My aunt and I had originally intended to donate the finished pink blankie, as it had come to be called, to charity. But on it’s completion, we learned that my cousin, my aunt’s daughter, who had long been trying to have a baby, was pregnant. And her soon to appear baby would be a girl. Needless to say, she was gifted with the pink blankie, which had been a collaborative project across time and space, calling on the skills and talents of three people, who welcomed a long awaited baby with an even longer-awaited finished project full of love.

2 02 2007
LeeAnne

My sweetest fiber experience was the last time I dyed wool with KoolAid – it smelled like KoolAid for a couple of weeks.

3 02 2007
Liz

My father listens to me gush about spinning every time he calls…and he knows how important it is to me to have something slightly meditative to do while I’m bogged down in grad school. So this year for my birthday, he surprised me with a new wheel (my old one has been getting cranky). And like any good Dad, he wears even the questionable knits I made out of very lumpy yarn from when I first started spinning.

11 02 2007
Lisa

Hi everyone,

Every gift giving holiday is a special moment. My family and husband indulge me terribly in my obsession with all things fiber. Last years it was oodles of mixed fibers and paints for my quilting. This christmas he really out did himself. I got oodles of knitting supplies including a no longer in print hard to find book , but it is one of the best books on Fair Isle knitting.

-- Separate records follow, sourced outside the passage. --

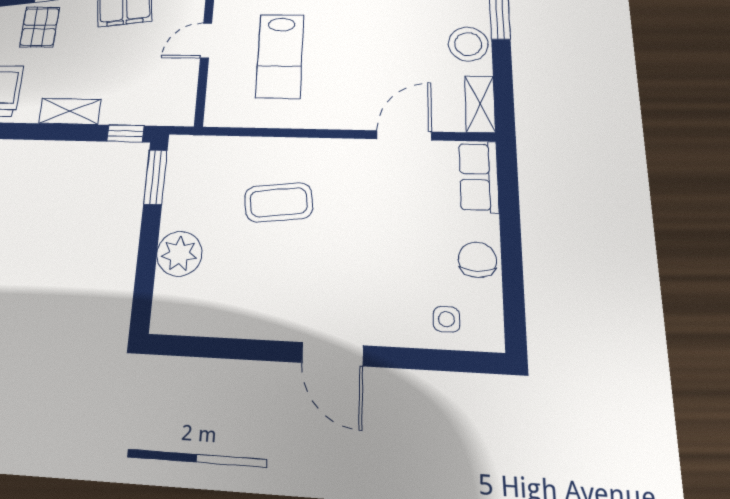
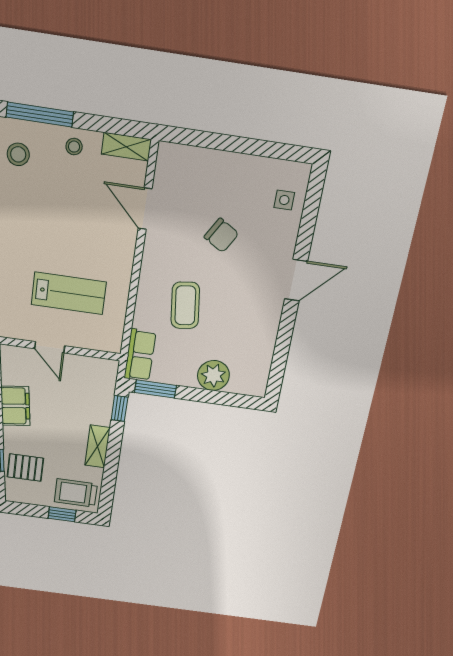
stool: (468, 44) -> (74, 147), width x0.53, depth x0.53
row of seats: (479, 177) -> (140, 355), moved, turned -90
chair: (477, 260) -> (221, 235), moved, turned -149

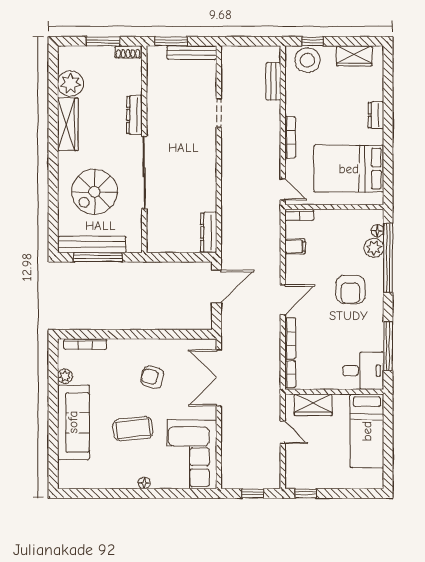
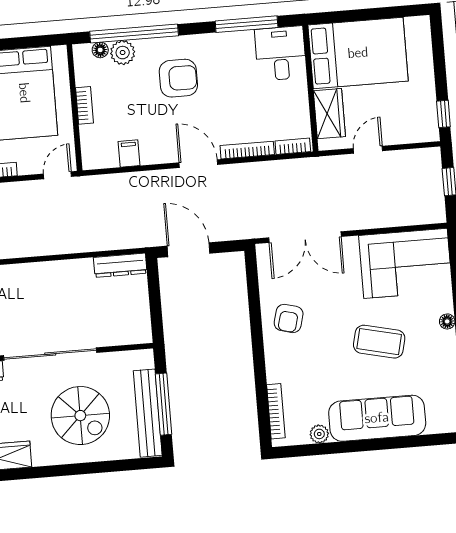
bookcase: (299, 215) -> (84, 105), moved
armchair: (152, 377) -> (289, 318), moved
coffee table: (133, 429) -> (379, 342), turned -71
bed: (367, 431) -> (358, 53), width x1.50

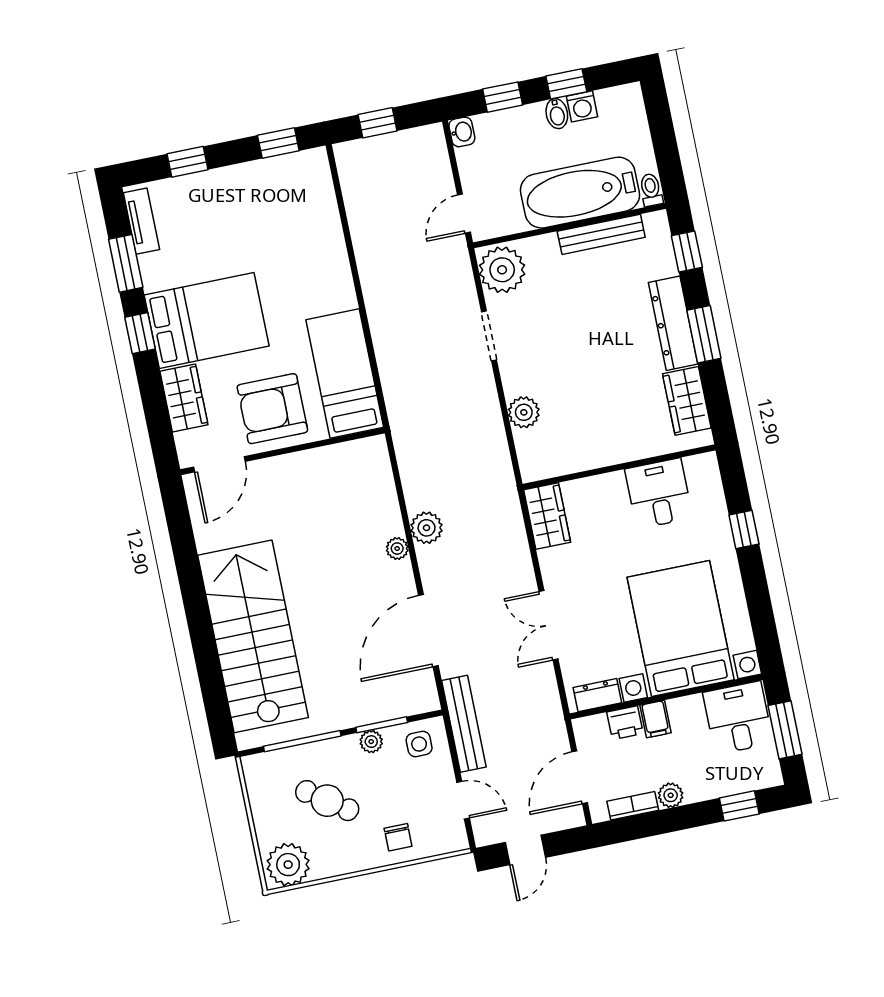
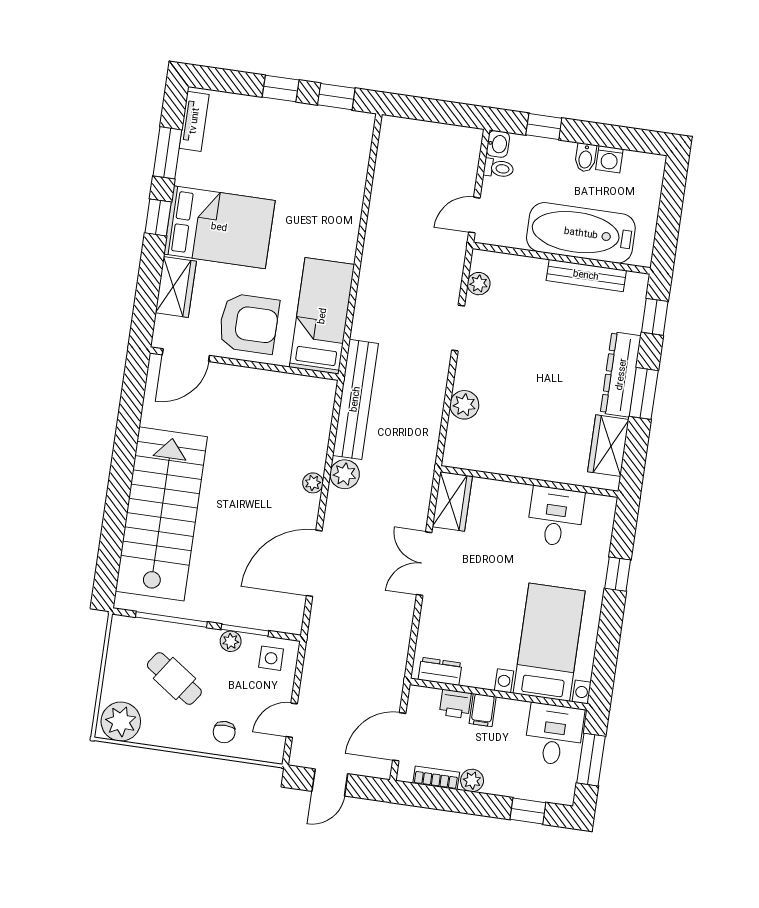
window: (566, 84) -> (603, 135), removed
window: (377, 123) -> (428, 110), removed
window: (187, 162) -> (281, 89), moved
toilet: (651, 190) -> (499, 168), moved, turned 90
plant: (502, 270) -> (479, 284), width x0.53, depth x0.53
armchair: (272, 409) -> (249, 324), turned 180
double door: (548, 625) -> (424, 564), moved
bed with nightstands: (681, 628) -> (549, 642), width x0.73
bench: (464, 724) -> (355, 399), moved, width x1.37, depth x1.21
door: (463, 800) -> (292, 720), swing flipped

I am now getting into spinning and want to learn every inch of it. After 10 years of trying to talk my mom into giving me her Louet spinning wheel…. She finally gave it to me… My mom has been my inspiration and mentor in all things crafty. She introduced me to all my addictions as a young girl.

However, my most heartwarming was this past weekend when my mother-in-law. We were browing the local yarn shop together and found the most beautiful skein of yarn that we both fell in love with. Later at the store we found a sweater pattern that just called my name. My mom-in-law got this wonderful twinkle in her eye and asked if she could purchase the pattern and yarn for me. She was so excited about it. Now she calls everyday to see how the project is comming. Little does she know that I am going to make her a sweater too.

14 02 2007
Nicole

My sweetest fiber experience was when I was a little kid and a lady at the farmers’ market offered to let me try spinning for a few minutes. I’ve forgotten exactly what she taught me (I use a drop spindle rather than a wheel the odd time I spin now), but the lady was really nice and the idea that I could make my own yarn appealed to me.